Australia was awash in I6 motors, from the GM Holden motors, the Ford Falcon engine and the Chrysler slant 6 that got replaced by a locally developed version of a Chrysler 6 that was never finished by the US corp. they were all boring, mostly durable, mostly reliable engines for a family car.
Even BMC/Leyland had one. Uniquely they fitted it across the chassis of a land crab derived vehicle which showed why the I6 was ill suited to being packaged as anything other than in line with a rear drive drivetrain.
The V6 fits better in front drive cars for obvious reasons.
Hybrid cars change the equation somewhat, the skateboard chassis doesn’t seem all that suited to an I6 but here we are.
Chrysler have unfortunately found out that no matter how good you make one, customers still want a V8 and I concur.
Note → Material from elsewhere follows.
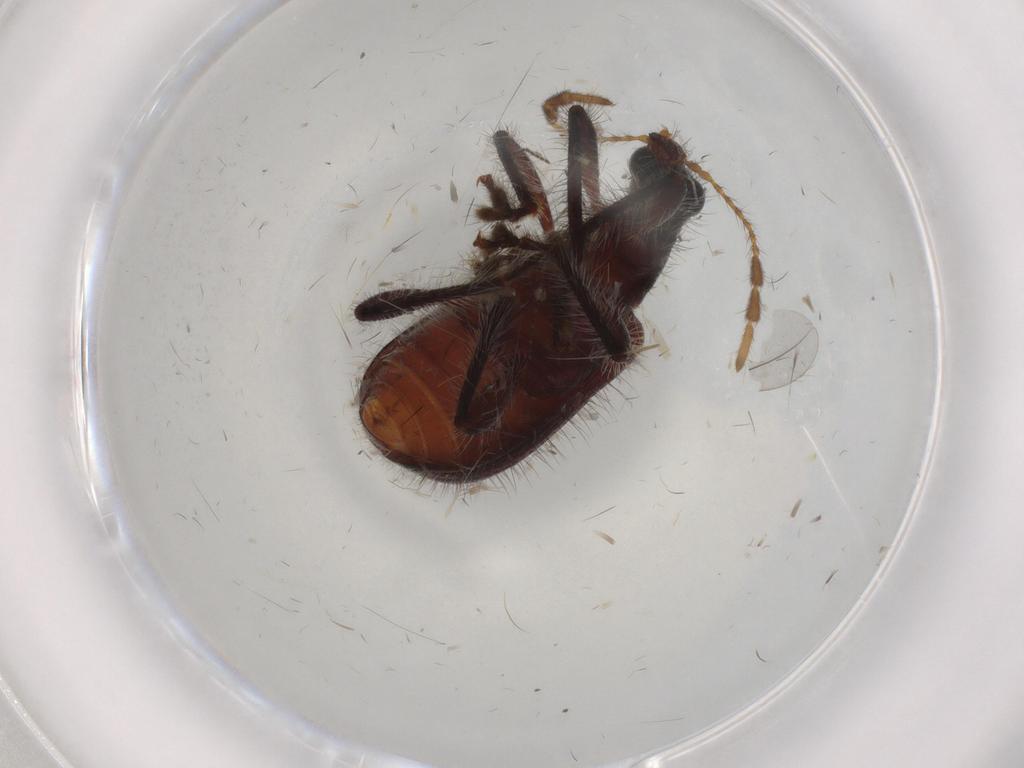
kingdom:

Upsides are that they're both first- and second-order naturally balanced, requiring no balance shafts, which reduces weight and makes them very low vibration. I keep waiting for someone to come up with a lightweight, turbonormalized straight six that runs on Jet A to replace old turboprop engines on aircraft, but I digress...
Question about that, wouldn't packaging be an issue unless you really shrunk the engine size? I thought that's what makes LS swaps into planes so interesting because you get a fair amount of power in a small package.
I don't think hybrids use skateboard designs the way EVs do? The battery for a hybrid is so much smaller, they usually steal space under the rear seat and/or in the trunk afaik.
Toyota with the G family and JZ family + Nissan with the RB family too. They were prolific in RWD cars.
Daewoo put one in a FWD car in the mid 2000s for some reason too.